Devastating Tree-Killing Pathogen Traced to California
A new study by UC Berkeley and Italian researchers may have solved a decades-long mystery behind the source of a tree-killing fungus that affected six of the world's seven continents.
Genetic sleuthing by an international team of researchers has fingered California as the source of the pathogen, Seiridium cardinale, which is the cause of cypress canker disease and has killed as much as 95 percent of native trees in the cypress family, including junipers and some cedars.
The findings were published Thursday in the journal Phytopathology.
“The fungus was likely introduced from California either in the South of France or in Central Italy 60 to 80 years ago, and that introduction resulted in a global pandemic that has devastated the region’s iconic Italian cypress trees,” Matteo Garbelotto, adjunct associate professor and cooperative extension specialist in ecosystem sciences at the University of California, Berkeley, said in a university release.
S. cardinale was first identified in California's San Joaquin Valley in 1928 as the culprit causing the disease. It has lived and thrived in California for a long time and made its way since to Europe, Asia, New Zealand, Australia, South America and Africa.
The fungus attacks trees in the cypress family by entering through cracks in their bark and producing toxins that wreak havoc with the flow of sap, choking off the supply of water and nutrients. The disease has left an indelible mark throughout Southern Europe.
“Italian cypress trees are important to the ecosystem, but they are also considered the quintessential trees of the Mediterranean, the ones that dot the Tuscan countryside and that form the landscape of much of Greece, the South of France and Spain. It is difficult to put a price tag on the impact this pathogen has had. It’s hard to imagine the Tuscan or Provence landscape without cypresses,” said study lead author Gianni Della Rocca, researcher at the National Research Council in Florence, Italy.

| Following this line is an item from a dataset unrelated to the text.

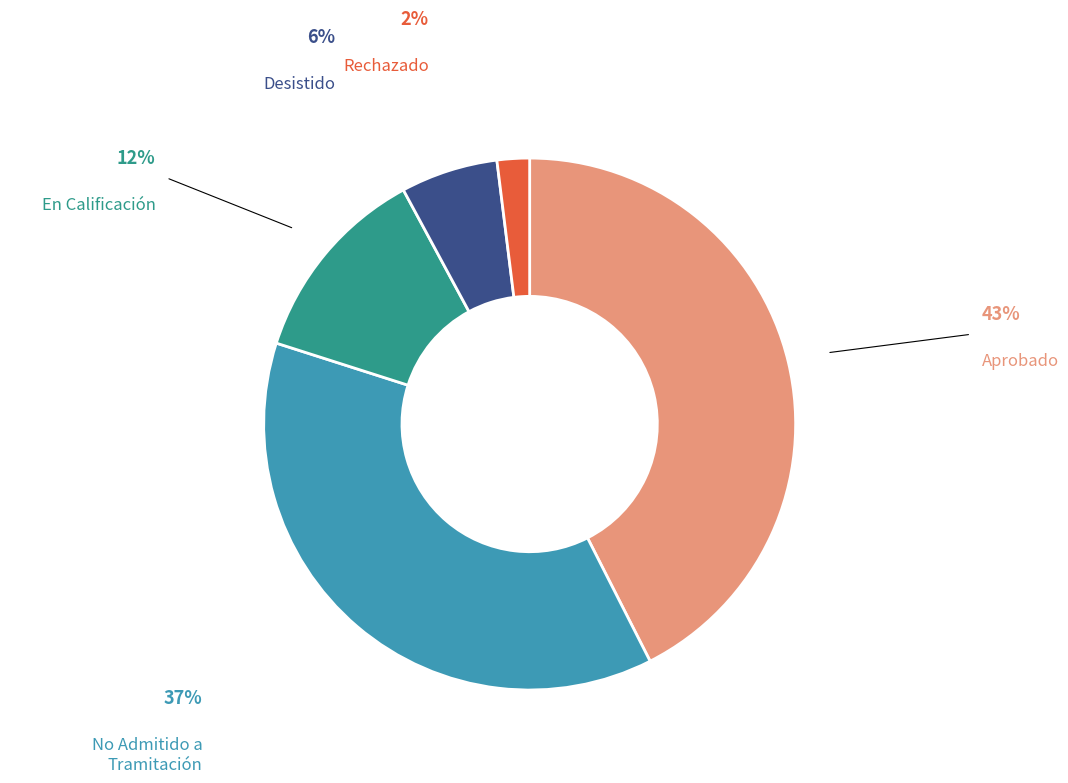

Is there a majority slice in this chart?

No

The researchers used modern DNA fingerprinting techniques to analyze diseased tree samples from seven Mediterranean countries, eight California counties, Chile and New Zealand.
California emerged as a likely culprit because it hosts populations of the pathogen that are genetically diverse, a strong sign that the pathogen is endemic to the region, the researchers said.
S. cardinale is capable of reproducing asexually by creating genetically identical clones of itself, or sexually when a different variant is available for mating. The authors of the study attribute the diversity to the likely sexual reproduction of two genetic variants of the pathogen found in California.
The researchers found that one of the two variants of S. cardinale endemic to California is responsible for the epidemic of cypress canker in the Mediterranean, saying the fungi there all descended from a founder genotype that made its way to Europe.
The second variant found in California, incidentally, has been linked to the epidemic in countries in the Southern Hemisphere such as New Zealand and Chile.
The researchers said how the pathogen moved from California outward is not yet clear. But it is certain that humans helped the pathogen along in its journey, since air and sea currents alone could not account for the discovery of identical genotypes thousands of miles apart.
The researchers looked through historical catalogues of large commercial nurseries in Italy and France and found records of mature Monterey cypress trees for sale during the late 1920s and 1930s. The records indicated significant imports of the California trees and their seeds at that time.
“It is very likely that the pathogen was introduced during that period,” said Danti, who added that interviews the research team conducted with people who worked in the nurseries then suggested that cypress canker disease was becoming a problem by the late 1930s.
“It could have easily taken 10 to 20 years from the time of introduction for the first major outbreak to occur. In Italy, the pathogen was first identified in 1951, so it could have arrived decades earlier,” Garbelotto said.